Johnson Fred A, Fackler Paul L, Boomer G Scott, Zimmerman Guthrie S, Williams Byron K, Nichols James D, Dorazio Robert M
Wetland and Aquatic Research Center, U. S. Geological Survey, Gainesville, Florida, United States of America.
Department of Agriculture and Resource Economics, North Carolina State University, Raleigh, North Carolina, United States of America.
PLoS One. 2016 Jun 17;11(6):e0157373. doi: 10.1371/journal.pone.0157373. eCollection 2016.

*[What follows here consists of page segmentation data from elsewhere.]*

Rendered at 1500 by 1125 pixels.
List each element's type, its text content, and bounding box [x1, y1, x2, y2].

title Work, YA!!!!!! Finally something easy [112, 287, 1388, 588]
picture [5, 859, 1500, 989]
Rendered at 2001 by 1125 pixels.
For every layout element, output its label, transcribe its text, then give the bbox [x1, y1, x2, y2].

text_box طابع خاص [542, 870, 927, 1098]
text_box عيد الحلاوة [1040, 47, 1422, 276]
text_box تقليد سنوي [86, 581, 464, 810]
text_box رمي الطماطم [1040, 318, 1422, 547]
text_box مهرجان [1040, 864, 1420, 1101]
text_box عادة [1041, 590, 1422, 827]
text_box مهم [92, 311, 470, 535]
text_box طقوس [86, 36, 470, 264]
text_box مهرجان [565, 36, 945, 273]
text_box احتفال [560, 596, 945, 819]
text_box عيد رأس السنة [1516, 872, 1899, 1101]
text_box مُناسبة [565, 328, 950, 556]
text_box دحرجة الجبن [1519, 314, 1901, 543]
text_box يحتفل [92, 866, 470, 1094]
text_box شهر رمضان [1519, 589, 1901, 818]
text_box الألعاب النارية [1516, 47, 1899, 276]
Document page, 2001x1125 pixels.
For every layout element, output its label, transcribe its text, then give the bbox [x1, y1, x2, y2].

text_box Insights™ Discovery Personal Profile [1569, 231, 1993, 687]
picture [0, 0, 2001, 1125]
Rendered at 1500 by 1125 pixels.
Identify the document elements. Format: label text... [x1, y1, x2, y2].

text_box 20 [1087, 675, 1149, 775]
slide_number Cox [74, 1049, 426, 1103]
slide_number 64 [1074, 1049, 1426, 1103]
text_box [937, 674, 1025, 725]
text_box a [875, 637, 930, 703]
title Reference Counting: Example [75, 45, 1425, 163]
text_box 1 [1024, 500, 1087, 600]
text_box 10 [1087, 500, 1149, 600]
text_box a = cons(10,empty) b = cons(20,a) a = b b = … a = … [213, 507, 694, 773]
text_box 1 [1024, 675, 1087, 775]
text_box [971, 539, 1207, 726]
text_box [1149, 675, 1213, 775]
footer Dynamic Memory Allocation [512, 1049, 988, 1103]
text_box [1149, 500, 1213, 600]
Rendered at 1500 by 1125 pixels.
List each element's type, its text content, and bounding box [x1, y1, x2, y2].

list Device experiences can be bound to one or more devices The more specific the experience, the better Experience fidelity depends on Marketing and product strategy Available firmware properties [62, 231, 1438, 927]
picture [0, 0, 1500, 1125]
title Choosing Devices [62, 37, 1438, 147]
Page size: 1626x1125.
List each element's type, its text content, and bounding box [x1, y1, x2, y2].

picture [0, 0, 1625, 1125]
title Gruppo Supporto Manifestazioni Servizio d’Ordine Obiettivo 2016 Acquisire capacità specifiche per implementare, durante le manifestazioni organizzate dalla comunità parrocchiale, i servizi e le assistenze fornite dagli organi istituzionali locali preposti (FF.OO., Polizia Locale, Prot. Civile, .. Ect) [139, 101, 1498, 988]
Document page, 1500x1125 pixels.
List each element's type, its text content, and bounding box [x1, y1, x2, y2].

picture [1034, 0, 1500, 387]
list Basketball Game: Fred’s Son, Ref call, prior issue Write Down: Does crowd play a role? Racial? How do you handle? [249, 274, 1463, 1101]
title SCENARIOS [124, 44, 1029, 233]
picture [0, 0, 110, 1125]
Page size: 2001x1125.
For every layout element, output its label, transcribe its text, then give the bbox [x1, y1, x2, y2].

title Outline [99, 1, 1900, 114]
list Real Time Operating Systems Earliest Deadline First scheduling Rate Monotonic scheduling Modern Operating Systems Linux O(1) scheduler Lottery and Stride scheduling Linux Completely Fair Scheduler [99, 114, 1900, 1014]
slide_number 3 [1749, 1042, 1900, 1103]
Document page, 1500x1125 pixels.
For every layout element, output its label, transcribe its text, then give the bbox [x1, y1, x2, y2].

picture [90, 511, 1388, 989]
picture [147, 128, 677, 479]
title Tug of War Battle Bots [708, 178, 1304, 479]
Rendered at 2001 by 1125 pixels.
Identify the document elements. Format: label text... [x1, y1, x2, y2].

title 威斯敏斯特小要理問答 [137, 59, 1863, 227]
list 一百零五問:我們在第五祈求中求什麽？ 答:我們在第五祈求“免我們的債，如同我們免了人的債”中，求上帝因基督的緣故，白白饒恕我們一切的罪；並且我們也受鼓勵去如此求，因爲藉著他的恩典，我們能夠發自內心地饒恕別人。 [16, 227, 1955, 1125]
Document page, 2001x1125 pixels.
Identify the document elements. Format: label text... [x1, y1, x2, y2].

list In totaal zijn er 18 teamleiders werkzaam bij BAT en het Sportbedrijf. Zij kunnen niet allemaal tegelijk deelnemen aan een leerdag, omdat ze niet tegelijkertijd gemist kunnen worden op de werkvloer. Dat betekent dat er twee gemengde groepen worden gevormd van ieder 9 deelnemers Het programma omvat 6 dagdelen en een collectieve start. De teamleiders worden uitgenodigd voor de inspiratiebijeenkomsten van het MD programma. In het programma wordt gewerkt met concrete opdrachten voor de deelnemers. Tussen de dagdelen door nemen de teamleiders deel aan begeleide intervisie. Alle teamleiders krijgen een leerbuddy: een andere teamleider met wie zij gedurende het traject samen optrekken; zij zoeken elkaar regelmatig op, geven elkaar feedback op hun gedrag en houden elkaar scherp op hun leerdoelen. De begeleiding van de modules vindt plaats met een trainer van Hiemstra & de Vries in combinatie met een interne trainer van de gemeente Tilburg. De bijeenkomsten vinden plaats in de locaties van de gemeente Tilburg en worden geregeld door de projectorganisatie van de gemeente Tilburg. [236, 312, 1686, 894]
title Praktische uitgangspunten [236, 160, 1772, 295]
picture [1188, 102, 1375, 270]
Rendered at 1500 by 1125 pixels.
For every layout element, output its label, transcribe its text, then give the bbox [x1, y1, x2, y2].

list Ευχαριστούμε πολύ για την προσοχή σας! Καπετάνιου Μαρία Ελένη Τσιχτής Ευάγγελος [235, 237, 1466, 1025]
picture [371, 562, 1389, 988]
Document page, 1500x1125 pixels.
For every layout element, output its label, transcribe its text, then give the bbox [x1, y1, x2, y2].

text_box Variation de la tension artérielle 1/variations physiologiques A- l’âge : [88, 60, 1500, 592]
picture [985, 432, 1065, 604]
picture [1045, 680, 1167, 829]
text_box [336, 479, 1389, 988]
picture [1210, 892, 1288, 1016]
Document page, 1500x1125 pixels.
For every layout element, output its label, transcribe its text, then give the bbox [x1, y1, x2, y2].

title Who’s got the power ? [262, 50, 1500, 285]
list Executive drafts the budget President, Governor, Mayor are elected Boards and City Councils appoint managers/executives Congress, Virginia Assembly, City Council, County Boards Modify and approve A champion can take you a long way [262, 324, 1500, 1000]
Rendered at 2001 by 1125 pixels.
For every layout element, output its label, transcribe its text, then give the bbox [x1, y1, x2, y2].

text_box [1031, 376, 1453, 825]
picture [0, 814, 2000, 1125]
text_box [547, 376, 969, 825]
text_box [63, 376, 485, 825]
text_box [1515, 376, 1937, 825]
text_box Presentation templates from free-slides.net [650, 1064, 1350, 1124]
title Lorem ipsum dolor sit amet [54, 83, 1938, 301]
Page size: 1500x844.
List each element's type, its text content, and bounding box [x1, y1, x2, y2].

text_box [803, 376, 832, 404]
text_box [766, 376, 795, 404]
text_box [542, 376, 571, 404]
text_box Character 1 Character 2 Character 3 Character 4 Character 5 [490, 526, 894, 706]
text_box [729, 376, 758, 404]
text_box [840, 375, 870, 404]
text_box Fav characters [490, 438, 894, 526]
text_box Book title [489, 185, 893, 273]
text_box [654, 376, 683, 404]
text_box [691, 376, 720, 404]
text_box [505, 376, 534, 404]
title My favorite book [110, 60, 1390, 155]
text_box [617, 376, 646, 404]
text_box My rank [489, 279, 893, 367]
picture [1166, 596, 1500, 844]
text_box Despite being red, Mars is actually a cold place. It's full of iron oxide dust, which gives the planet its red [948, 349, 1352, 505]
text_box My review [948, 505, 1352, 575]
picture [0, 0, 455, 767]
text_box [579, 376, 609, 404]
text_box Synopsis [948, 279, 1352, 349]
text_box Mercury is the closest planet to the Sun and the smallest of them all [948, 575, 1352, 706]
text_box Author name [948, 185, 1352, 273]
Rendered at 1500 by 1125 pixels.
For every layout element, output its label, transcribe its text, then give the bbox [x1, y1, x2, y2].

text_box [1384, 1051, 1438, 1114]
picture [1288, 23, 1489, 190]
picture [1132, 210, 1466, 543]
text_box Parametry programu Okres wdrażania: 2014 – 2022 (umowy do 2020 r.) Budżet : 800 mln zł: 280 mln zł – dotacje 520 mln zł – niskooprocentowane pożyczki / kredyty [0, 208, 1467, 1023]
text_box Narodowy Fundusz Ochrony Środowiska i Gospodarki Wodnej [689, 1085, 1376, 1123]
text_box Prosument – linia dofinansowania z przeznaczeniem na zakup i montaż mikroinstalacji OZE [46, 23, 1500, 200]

Markov decision processes (MDPs), which involve a temporal sequence of actions conditioned on the state of the managed system, are increasingly being applied in natural resource management. This study focuses on the modification of a traditional MDP to account for those cases in which an action must be chosen after a significant time lag in observing system state, but just prior to a new observation. In order to calculate an optimal decision policy under these conditions, possible actions must be conditioned on the previous observed system state and action taken. We show how to solve these problems when the state transition structure is known and when it is uncertain. Our focus is on the latter case, and we show how actions must be conditioned not only on the previous system state and action, but on the probabilities associated with alternative models of system dynamics. To demonstrate this framework, we calculated and simulated optimal, adaptive policies for MDPs with lagged states for the problem of deciding annual harvest regulations for mallards (Anas platyrhynchos) in the United States. In this particular example, changes in harvest policy induced by the use of lagged information about system state were sufficient to maintain expected management performance (e.g. population size, harvest) even in the face of an uncertain system state at the time of a decision.
马尔可夫决策过程(MDP)涉及根据被管理系统的状态而定的一系列时间上的行动,它在自然资源管理中的应用越来越广泛。本研究聚焦于对传统MDP的改进,以适用于那些在观察系统状态后有显著时间滞后,但在新观察之前必须做出行动选择的情况。为了在这些条件下计算最优决策策略,可能的行动必须以先前观察到的系统状态和采取的行动为条件。我们展示了在状态转移结构已知和不确定的情况下如何解决这些问题。我们关注的是后一种情况,并展示了行动不仅必须以先前的系统状态和行动为条件,还必须以与系统动态的替代模型相关的概率为条件。为了演示这个框架,我们针对美国绿头鸭(Anas platyrhynchos)年度狩猎规定的决策问题,计算并模拟了具有滞后状态的MDP的最优自适应策略。在这个特定例子中,即使在决策时面对不确定的系统状态,利用关于系统状态的滞后信息所引发的狩猎政策变化也足以维持预期的管理绩效(如种群规模、狩猎量)。